When the Pulse Won't Charge at All
If plugging in does nothing, it's usually the port, the cable, or the charger, same as any USB-C device.
- Check the port. Shine a light into the USB-C slot. Pocket lint blocks the connection constantly. Clear it with a quick puff of air or a wooden toothpick, never metal.
- Swap the cable. Cheap USB-C cables fail all the time. Use one you just charged a phone with.
- Use a gentle charger. A basic 5W phone block is ideal. Avoid fast-charge bricks, which can run a small disposable battery hot.
If you've tried a clean port, a known-good cable, and a low-power charger and the screen still won't light, the device has reached the end of its life.
Stretching the Next Device Further
A few habits keep a Pulse hitting clean for its full run:
- Default to Regular mode. It nearly doubles the puff count and runs cooler, which protects the coils.
- Don't chain-hit. Back-to-back pulls overheat the coils and bring on that burnt taste early. Space them out.
- Store it upright so e-liquid doesn't seep toward the airflow sensor and cause flooding.

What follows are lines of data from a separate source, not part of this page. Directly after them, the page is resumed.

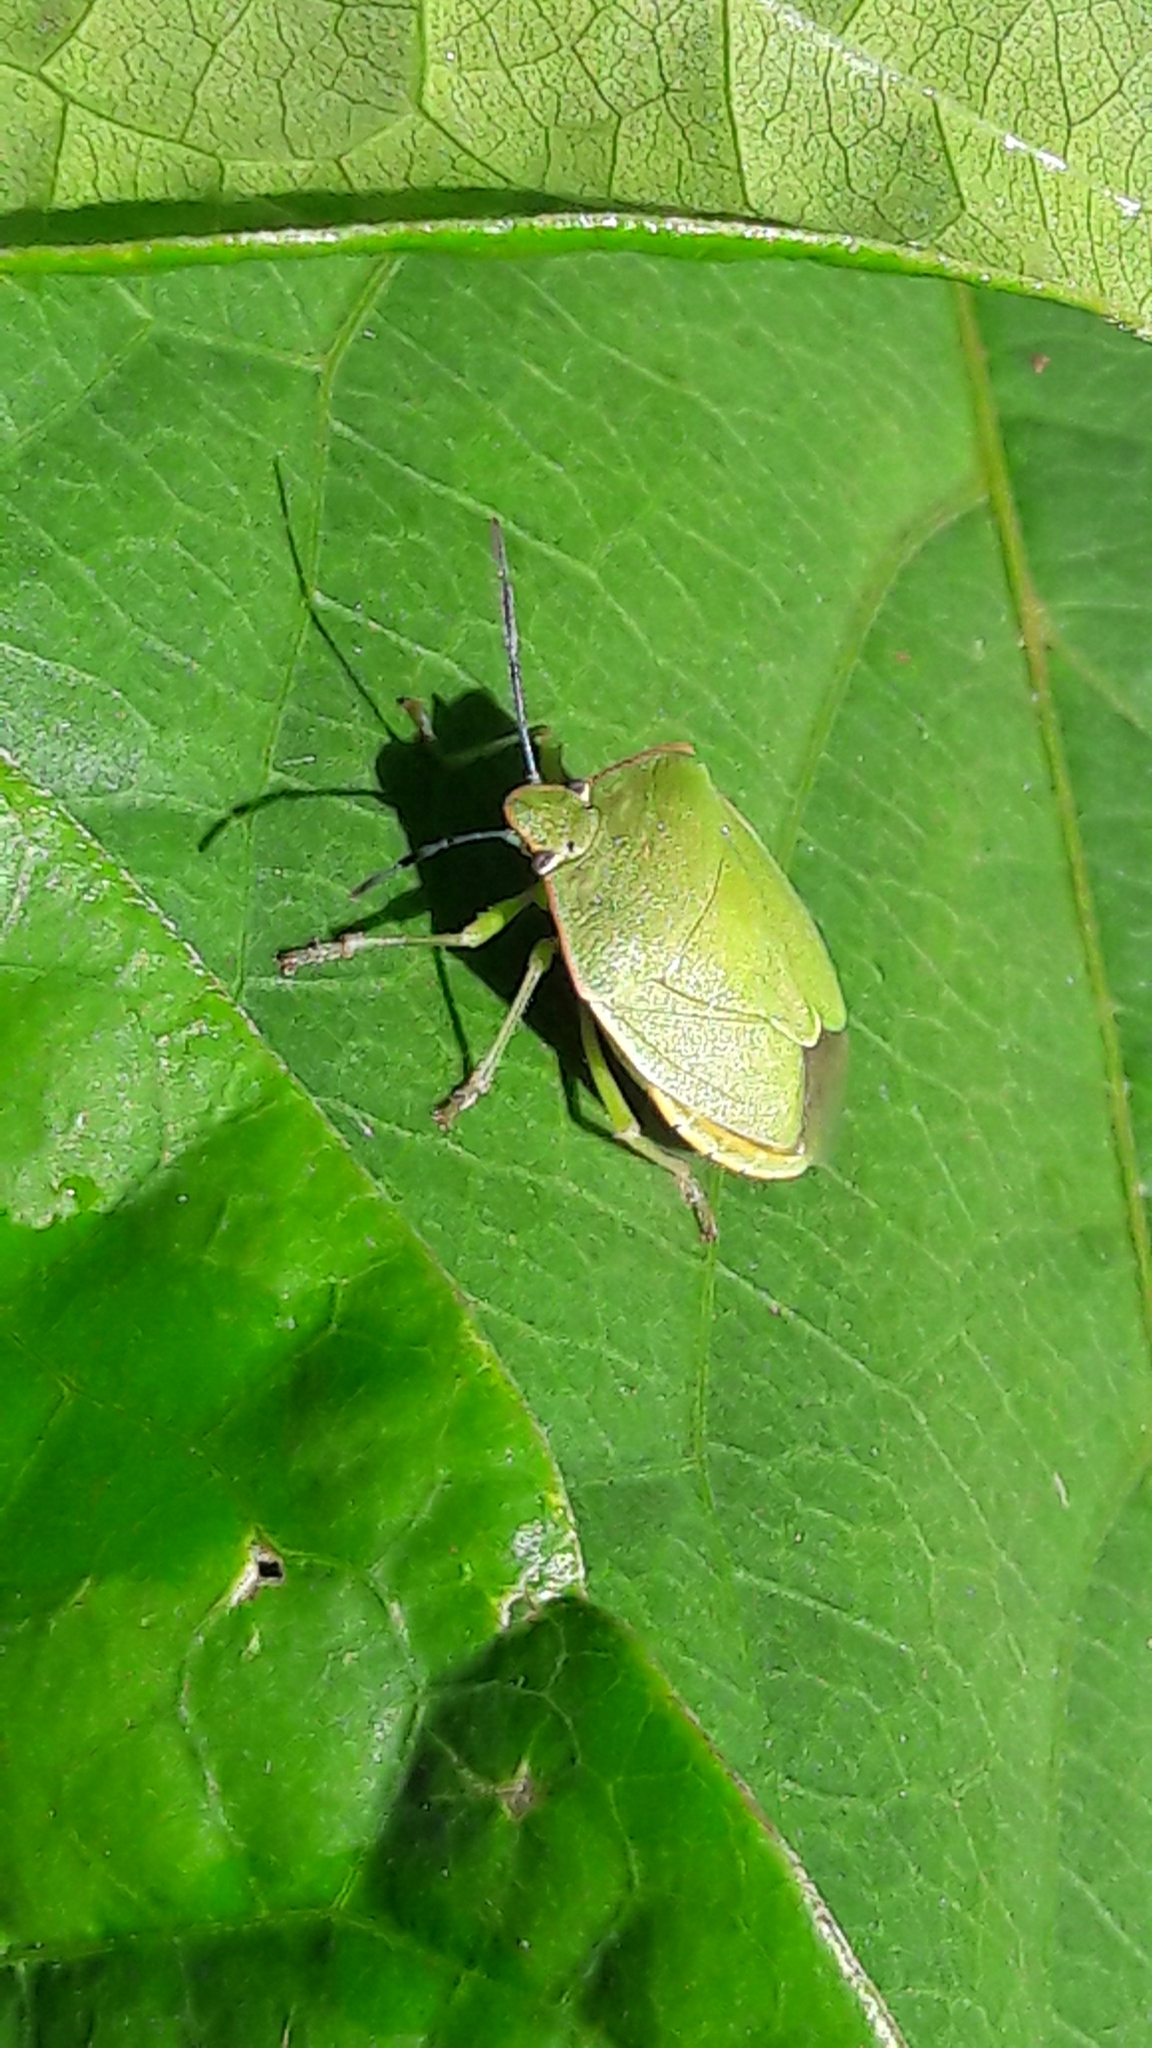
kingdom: Animalia
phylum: Arthropoda
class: Insecta
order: Hemiptera
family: Pentatomidae
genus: Chinavia
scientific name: Chinavia ubica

- Recharge before it's fully dead. Easier on the small battery than draining it to nothing each time.
If you're new to disposables, our beginner's guide to vaping and the rundown of vape product types explain how the Pulse compares to refillable pods and pens. Heading out the door with it? Our traveling with your vape guide covers packing disposables safely.
If you love the flavors but not the troubleshooting, our Geek Bar flavors guide and the best Geek Bar flavors ranked list cover which ones are worth grabbing. The bigger Geek Bar Pulse X 25K steps up capacity if you go through devices quickly, and our full Geek Bar Pulse review breaks down how it actually performs over a couple of weeks.
Most of the time, a non-hitting Pulse just needs a charge or a sensor nudge. The screen will tell you which. When it's a burnt or empty coil, though, that's the device telling you it's finished.